There are already several Republicans running in Arizona's 2022 gubernatorial primary, but only one has Donald Trump's official endorsement: Kari Lake, a former local news anchor, who's enthusiastically embraced the former president's election conspiracy theories. The public is just now starting to get a clear sense of what binds the two together.
For example, in Lake's first television ad, viewers see the first-time candidate literally attacking old televisions with a sledgehammer while condemning U.S. journalists. What power would the governor of Arizona have over independent news organizations? I haven't the foggiest idea, but the point seems to be some kind of effort to draw a connection: Lake assumes the GOP base hates "the media," and she wants those voters to know she feels the same way.
But that's not the only part of her message. Mother Jones' Ari Berman noted over the weekend:
On November 30, 2020, Arizona's Republican governor, attorney general, and chief justice of the state Supreme Court certified the state's electoral votes for President Joe Biden. If Donald Trump has his way, that will not happen again for the Democratic candidate in 2024. Kari Lake, a former news anchor who is now the Trump-endorsed candidate for Arizona governor in 2022, told One America News on Friday that she "would not have certified" the votes had she been governor at the time.
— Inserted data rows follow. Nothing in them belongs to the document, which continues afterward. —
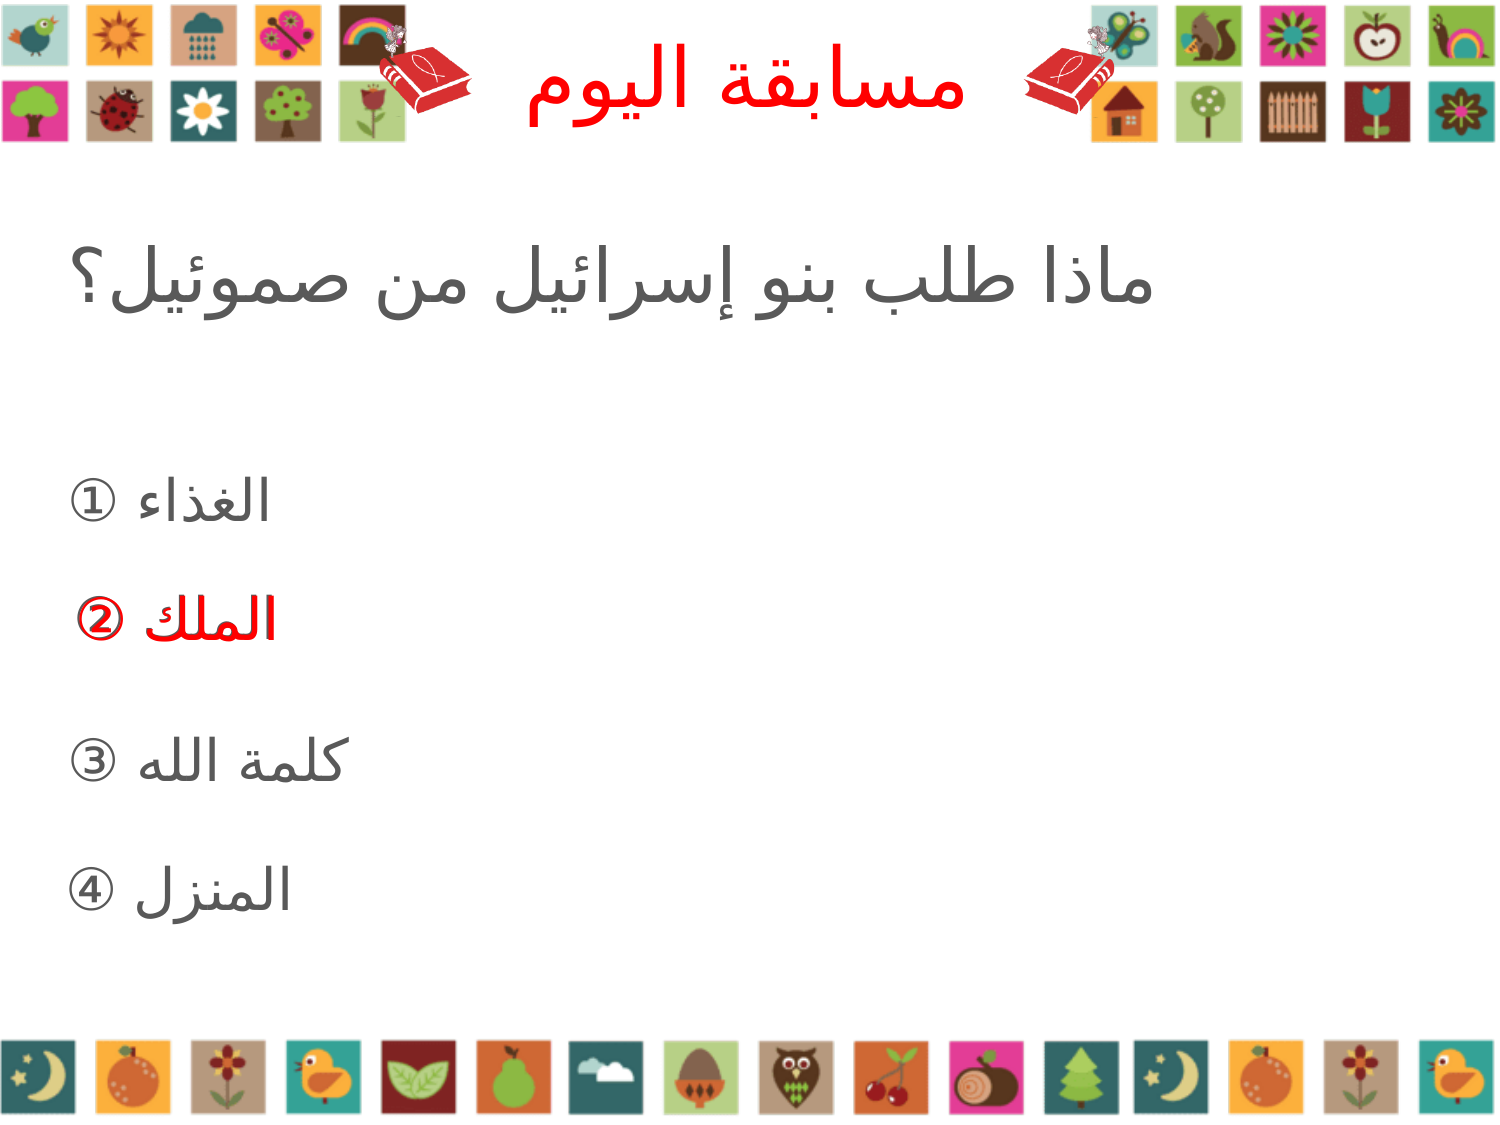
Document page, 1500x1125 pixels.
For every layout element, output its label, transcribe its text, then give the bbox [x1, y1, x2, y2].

text_box ② الملك [60, 574, 1490, 660]
picture [0, 3, 504, 150]
picture [992, 3, 1500, 150]
text_box ④ المنزل [50, 844, 1480, 930]
text_box ① الغذاء [53, 456, 1436, 541]
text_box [0, 1028, 1500, 1118]
text_box ماذا طلب بنو إسرائيل من صموئيل؟ [53, 219, 1436, 325]
text_box مسابقة اليوم [425, 16, 1078, 131]
text_box ③ كلمة الله [53, 716, 1483, 801]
The gubernatorial hopeful justified her position by pointing to "serious irregularities" that, in reality, do not exist.
At face value, this might seem like harmless and inconsequential posturing. Lake, eager to curry favor with a GOP base primed to believe weird anti-election theories, may have opinions about a hypothetical scenario, but unless and until she's in a position of authority, those opinions don't amount to much.
But therein lies the point: Lake may very well be in a position of authority after the 2022 elections.
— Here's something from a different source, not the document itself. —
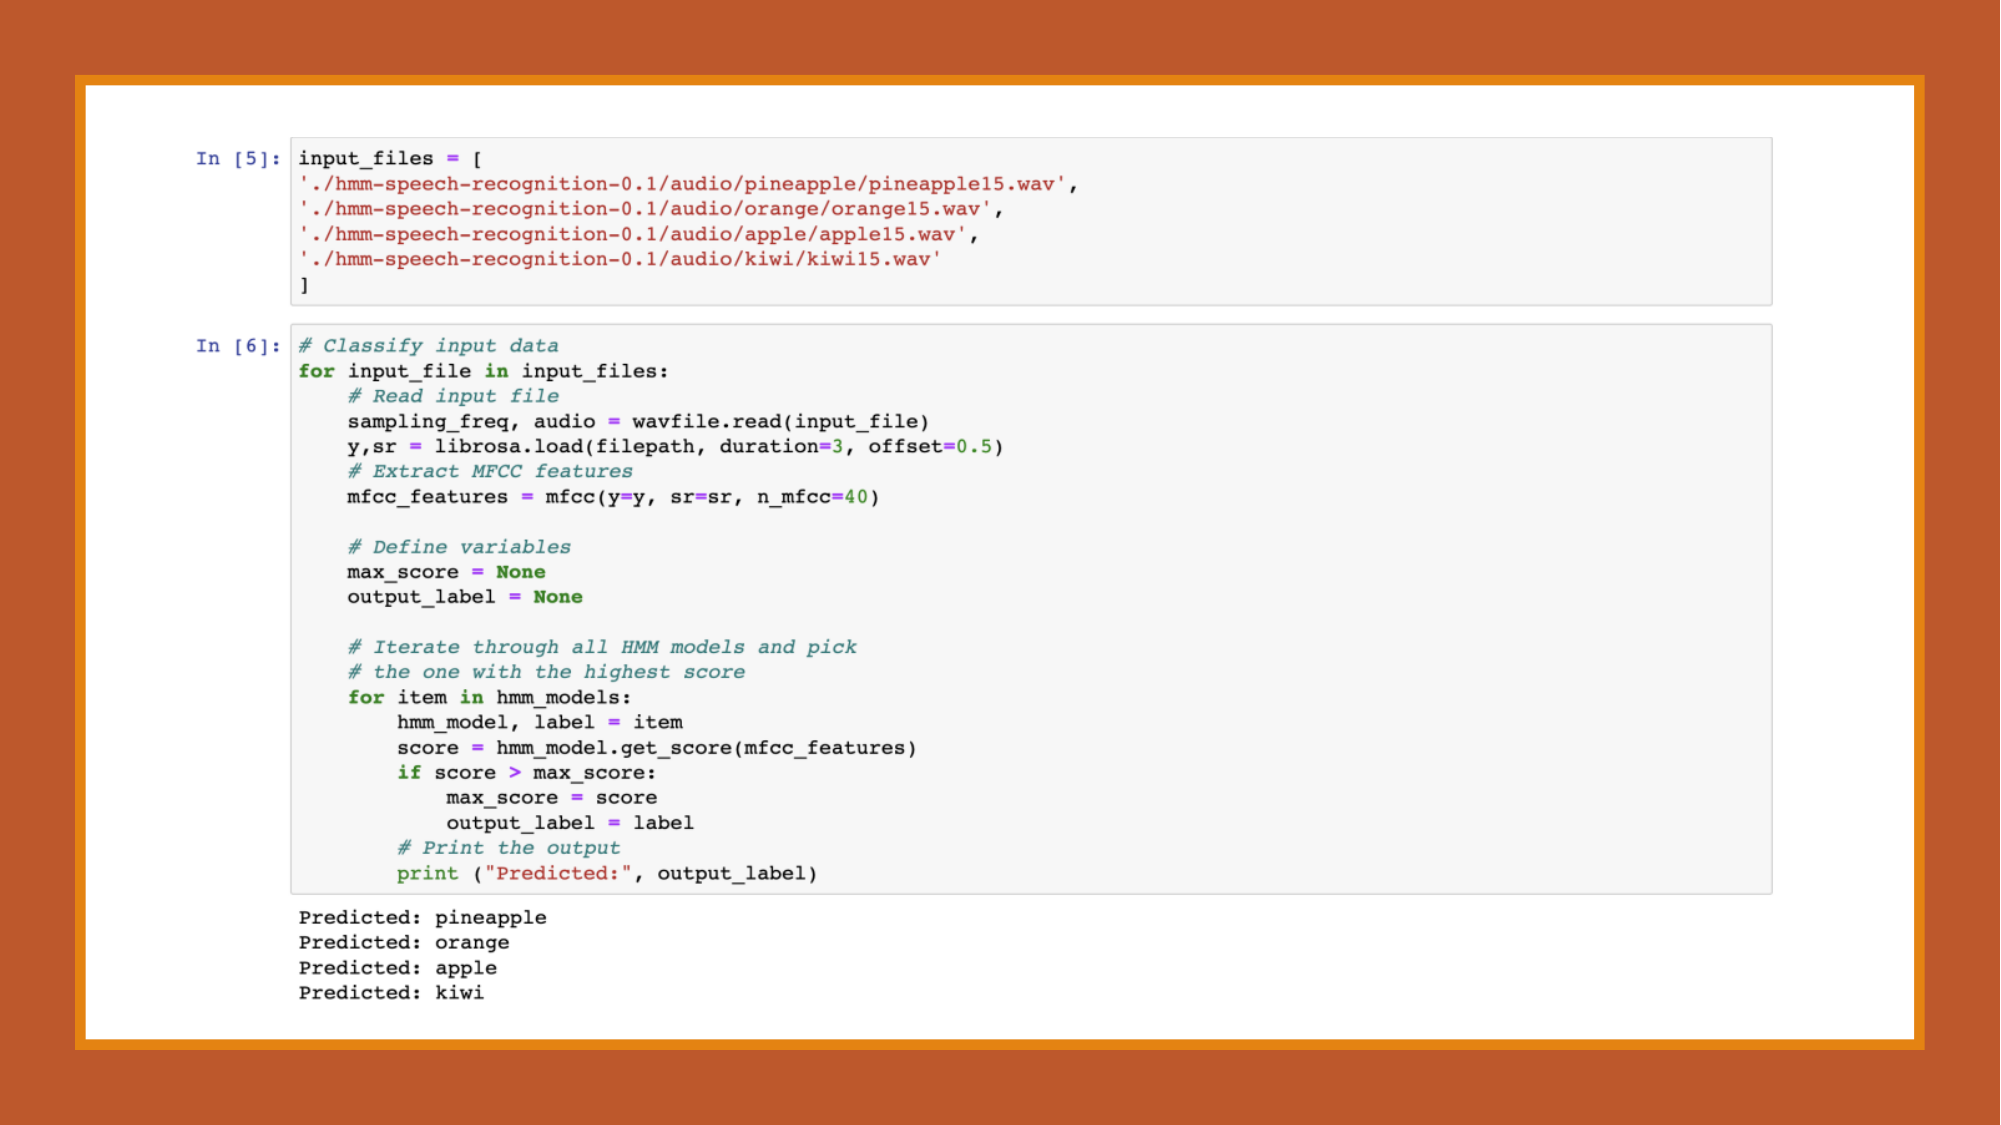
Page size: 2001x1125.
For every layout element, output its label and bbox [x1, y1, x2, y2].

There's a school of thought — which I'd love to believe, but can't — that says anxieties over upcoming elections are overwrought because, despite all the 2020 drama, the system worked. As the argument goes, voters did what they were supposed to do, which led local election officials to do what they were supposed to do, which led governors and secretaries of state to do what they were supposed to do, which led the courts to do what they were supposed to do, which led Congress and the sitting vice president to do what they were supposed to do.
As such, proponents of this idea tell us, there's no real need to worry. There are systems and institutions in place to protect the integrity of the nation's electoral process.
The problem with this argument isn't that it's factually wrong, it's that the argument fails to appreciate what's happened in Republican politics over the course of the year. Over and over again, what pro-Trump forces in the GOP have concluded is that it's time to identify, target, and replace those Republicans who did the right thing in 2020 — and make sure there are new Republicans who'll do the wrong thing going forward.
Late last year, as Arizona Gov. Doug Ducey signed the paperwork to certify his state's election results, Trump tried to call him during the process. The Republican governor ignored the call and silenced it from ringing again as Ducey did his job.
Would his successor do the same thing? Or would Lake and like-minded Republicans nationwide create an avalanche of new election crises?